Laura Müller, associate director Research at C&W Deutschland, said the loss of the banking space would only be partially compensated for by other tenant groups. Higher vacancy rates lie ahead, she said, although it was unlikely we would revisit the 17% vacancy rate at the peak in 2004. Vacancies will become highly differentiated across office types and locations. High-quality office space in the best business locations will remain in demand. Properties with poorer ESG ratings, or difficult locations, are going to have problems.
Why is this happening? Digitization and the shift in business focus are the main reasons for the banks needing less office space in Frankfurt. For IT-heavy jobs in the financial sector, Berlin has stolen a march on Frankfurt, as also has Munich, relegating Frankfurt to third place. Fast-growing fintech companies are also giving Frankfurt a wider berth. The banks themselves are making much wider use of home offices, and that trend looks as if it's here to stay. And the hoped-for influx of banking staff in the wake of the Brexit decision never really came to pass, with any exodus from London primarily benefitting other financial centres such as Paris, Dublin and Amsterdam.
Overall, the vacancy rate in Frankfurt's office sector probably hit the 10% mark at year-end, according to Stephan Leimbach, head of office letting at JLL. And that's just the headline figure, not including much space that's probably not being used by the current tenants, but may later be primed for a sub-tenancy. Landlords should be bracing themselves for lower future rental income, said Leimbach recently in an interview with trade publication Immobilien Zeitung. The market is turning from a landlord market to a tenants market, he said. It's happening across Germany, but Frankfurt as always is most sensitive to market shifts.

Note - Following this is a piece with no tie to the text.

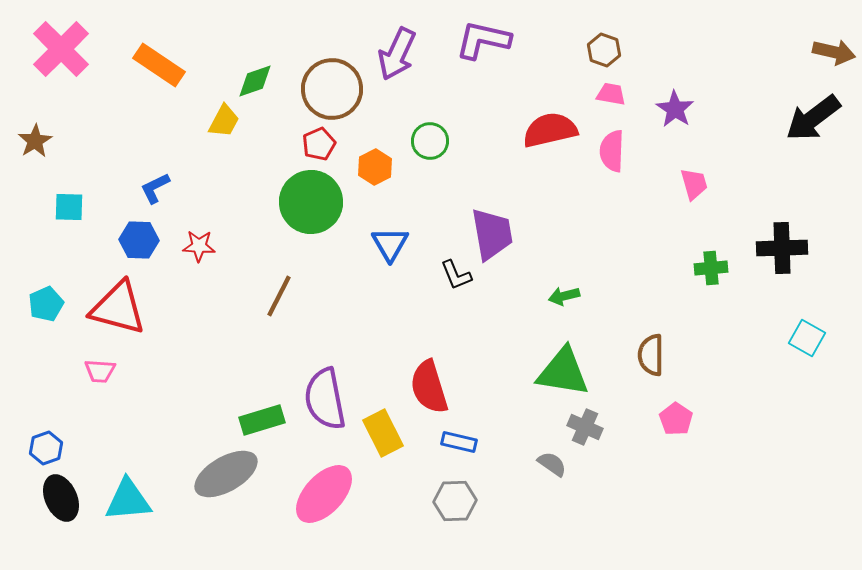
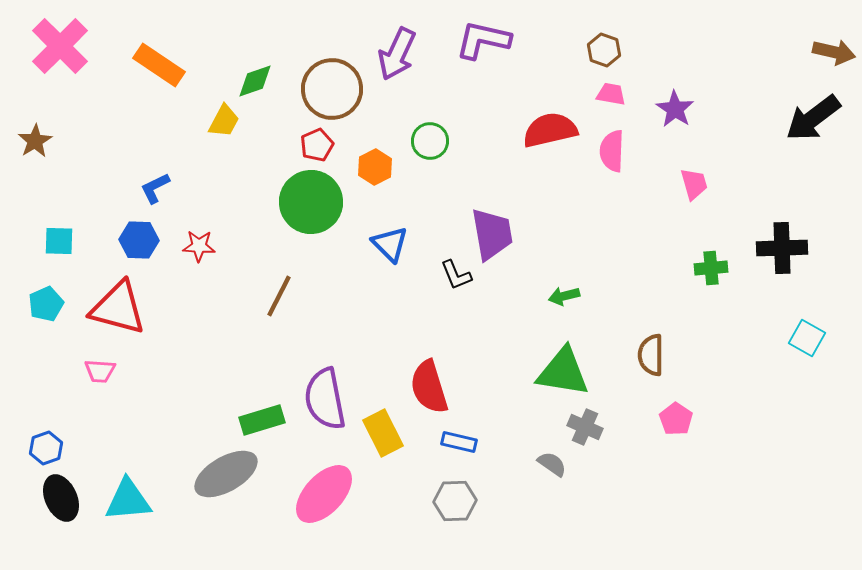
pink cross at (61, 49): moved 1 px left, 3 px up
red pentagon at (319, 144): moved 2 px left, 1 px down
cyan square at (69, 207): moved 10 px left, 34 px down
blue triangle at (390, 244): rotated 15 degrees counterclockwise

According to Leimbach, the use of incentives by landlords to keep tenants sweet and not dilute the nominal payable rents has been on the increase since the first corona year in 2020. This was less necessary for the highest-quality offices, but sometimes helped to smoothen things out in less exalted properties. As such, the much-prized 'peak rents' could be shown by the broker community to be holding up - whereas more run-of-the-mill offices were beginning to ask their landlords for a few extra bon-bons. C&W puts the value of these at about 5.8% on a five-year lease, in the form of rent-free periods and other incentives.
In their forecasts for Germany's office leasing markets at the beginning of January, all the big broker groups are unanimous that office vacancy rates are going to rise through 2023, putting a damper on the rent rises that were still visible through the first three quarters of last year.